SOURCE INFORMATION Start Marker

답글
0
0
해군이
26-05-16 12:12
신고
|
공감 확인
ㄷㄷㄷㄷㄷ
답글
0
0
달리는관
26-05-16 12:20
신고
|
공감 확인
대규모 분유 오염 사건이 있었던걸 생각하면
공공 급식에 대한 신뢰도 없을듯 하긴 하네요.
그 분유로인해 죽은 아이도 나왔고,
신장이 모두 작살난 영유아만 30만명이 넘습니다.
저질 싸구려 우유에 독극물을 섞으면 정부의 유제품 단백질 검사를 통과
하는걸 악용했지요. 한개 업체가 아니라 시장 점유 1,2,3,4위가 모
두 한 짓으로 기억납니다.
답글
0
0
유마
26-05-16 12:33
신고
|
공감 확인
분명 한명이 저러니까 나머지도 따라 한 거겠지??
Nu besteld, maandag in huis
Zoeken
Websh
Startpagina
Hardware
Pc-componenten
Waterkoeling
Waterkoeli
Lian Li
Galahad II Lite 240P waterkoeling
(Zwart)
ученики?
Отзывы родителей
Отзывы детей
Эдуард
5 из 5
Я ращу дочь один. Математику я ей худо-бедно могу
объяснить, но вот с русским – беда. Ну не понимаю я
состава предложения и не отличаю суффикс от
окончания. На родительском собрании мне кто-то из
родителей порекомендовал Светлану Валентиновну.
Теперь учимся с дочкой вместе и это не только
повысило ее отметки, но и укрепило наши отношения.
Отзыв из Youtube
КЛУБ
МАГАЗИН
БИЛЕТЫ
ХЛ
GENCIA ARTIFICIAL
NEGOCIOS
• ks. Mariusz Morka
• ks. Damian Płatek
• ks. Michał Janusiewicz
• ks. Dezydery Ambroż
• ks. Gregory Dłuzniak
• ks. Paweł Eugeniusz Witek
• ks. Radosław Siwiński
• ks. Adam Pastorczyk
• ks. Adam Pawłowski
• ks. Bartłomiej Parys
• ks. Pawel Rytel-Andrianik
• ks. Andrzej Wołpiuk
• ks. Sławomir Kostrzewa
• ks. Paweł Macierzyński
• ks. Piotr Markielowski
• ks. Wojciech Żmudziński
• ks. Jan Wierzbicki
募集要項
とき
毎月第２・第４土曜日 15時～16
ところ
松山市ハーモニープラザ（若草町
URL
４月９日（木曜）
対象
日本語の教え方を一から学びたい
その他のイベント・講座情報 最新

SOURCE INFORMATION End Marker

> [EXERCISE INSTRUCTIONS] Set down every line of the entries above word for word, keeping the same line breaks and order.

> [SOLVED EXERCISE]
답글
0
0
해군이
26-05-16 12:12
신고
|
공감 확인
ㄷㄷㄷㄷㄷ
답글
0
0
달리는관
26-05-16 12:20
신고
|
공감 확인
대규모 분유 오염 사건이 있었던걸 생각하면
공공 급식에 대한 신뢰도 없을듯 하긴 하네요.
그 분유로인해 죽은 아이도 나왔고,
신장이 모두 작살난 영유아만 30만명이 넘습니다.
저질 싸구려 우유에 독극물을 섞으면 정부의 유제품 단백질 검사를 통과
하는걸 악용했지요. 한개 업체가 아니라 시장 점유 1,2,3,4위가 모
두 한 짓으로 기억납니다.
답글
0
0
유마
26-05-16 12:33
신고
|
공감 확인
분명 한명이 저러니까 나머지도 따라 한 거겠지??
Nu besteld, maandag in huis
Zoeken
Websh
Startpagina
Hardware
Pc-componenten
Waterkoeling
Waterkoeli
Lian Li
Galahad II Lite 240P waterkoeling
(Zwart)
ученики?
Отзывы родителей
Отзывы детей
Эдуард
5 из 5
Я ращу дочь один. Математику я ей худо-бедно могу
объяснить, но вот с русским – беда. Ну не понимаю я
состава предложения и не отличаю суффикс от
окончания. На родительском собрании мне кто-то из
родителей порекомендовал Светлану Валентиновну.
Теперь учимся с дочкой вместе и это не только
повысило ее отметки, но и укрепило наши отношения.
Отзыв из Youtube
КЛУБ
МАГАЗИН
БИЛЕТЫ
ХЛ
GENCIA ARTIFICIAL
NEGOCIOS
• ks. Mariusz Morka
• ks. Damian Płatek
• ks. Michał Janusiewicz
• ks. Dezydery Ambroż
• ks. Gregory Dłuzniak
• ks. Paweł Eugeniusz Witek
• ks. Radosław Siwiński
• ks. Adam Pastorczyk
• ks. Adam Pawłowski
• ks. Bartłomiej Parys
• ks. Pawel Rytel-Andrianik
• ks. Andrzej Wołpiuk
• ks. Sławomir Kostrzewa
• ks. Paweł Macierzyński
• ks. Piotr Markielowski
• ks. Wojciech Żmudziński
• ks. Jan Wierzbicki
募集要項
とき
毎月第２・第４土曜日 15時～16
ところ
松山市ハーモニープラザ（若草町
URL
４月９日（木曜）
対象
日本語の教え方を一から学びたい
その他のイベント・講座情報 最新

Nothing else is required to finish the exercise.